Doch am Montag/Dienstag (3./4.12.2012) passierte dann das, womit kaum
jemand gerechnet hat. Urplötzlich tat sich ein Loch auf. Dieses
Loch im Strafraum der BergwerkArena hat ca. 10 Meter Durchmesser und in
vier Meter Tiefe
steht das Grundwasser. Glücklicherweise ist bei dem Einsturz
niemand zu Schaden gekommen. Fachleute bezeichnen diese Erscheinung als
"Tagesbruch". Solche Tagesbrüche treten in der Regel durch den
Einsturz alter, nicht verfüllter Bergwerksstollen und
-schächte auf und sind daher in Bergbauregionen nicht selten.
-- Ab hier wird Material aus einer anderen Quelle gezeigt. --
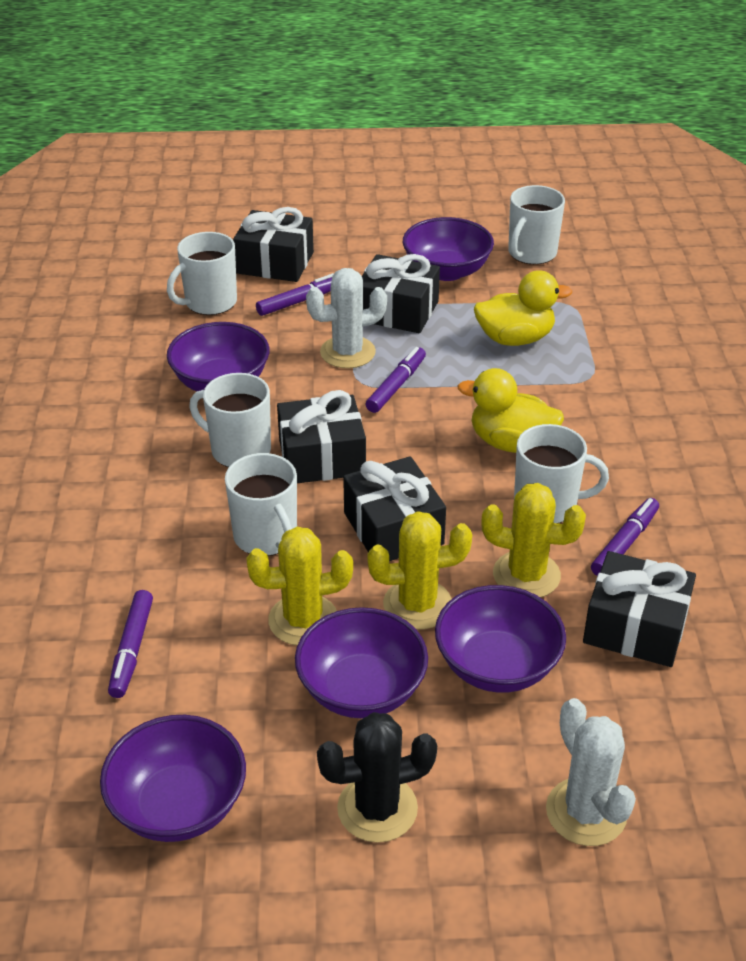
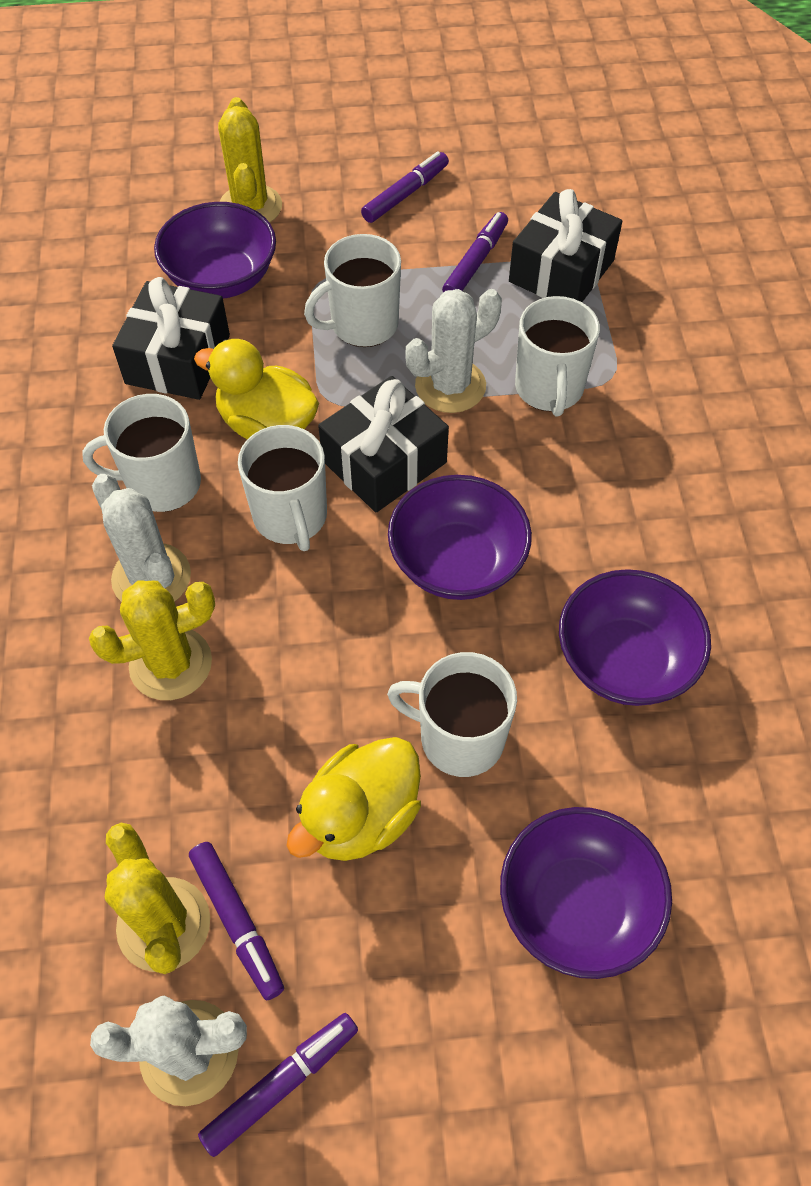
black cactus: 1 -> 0
black gift: 5 -> 3
purple bowl: 5 -> 4
white cactus: 2 -> 3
Nun,
solche unterirdischen Hohlräume gibt es angesichts über 600
Jahren Bergbau im Erbendorfer Revier reichlich, nur an dieser Stelle -
so nahe am Silberbach- war ein Tagesbruch nicht wirklich zu erwarten.
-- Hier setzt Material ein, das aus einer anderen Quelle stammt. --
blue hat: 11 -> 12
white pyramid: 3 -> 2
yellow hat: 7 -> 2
Nach der Karte von Wurm (1921) war hier nämlich auch kein Schacht.
Der bekannte Kohlen-Schacht ("Hans") ist ca. 75m weiter nördlich
gelegen und wohl für diesen Einsturz nicht ursächlich.
Allerdings gab es in unmittelbarer Nähe (eher etwas weiter
östlich) nach einem älteren Grubenplan einen Fahr- und
Förderschacht. Relativ sicher läuft unter dem Sportplatz im
Bereich des Einsturzes eine Strecke der 162m-Sohle die vom genannten
Schacht abläuft.
Wie sich die Bilder gleichen: Vor
knapp einem Jahr (Ende Dezember 2011) tat sich auf dem Fußballplatz
in
Kupferberg
(Oberfranken) ein ähnliches Loch (Tagesbruch)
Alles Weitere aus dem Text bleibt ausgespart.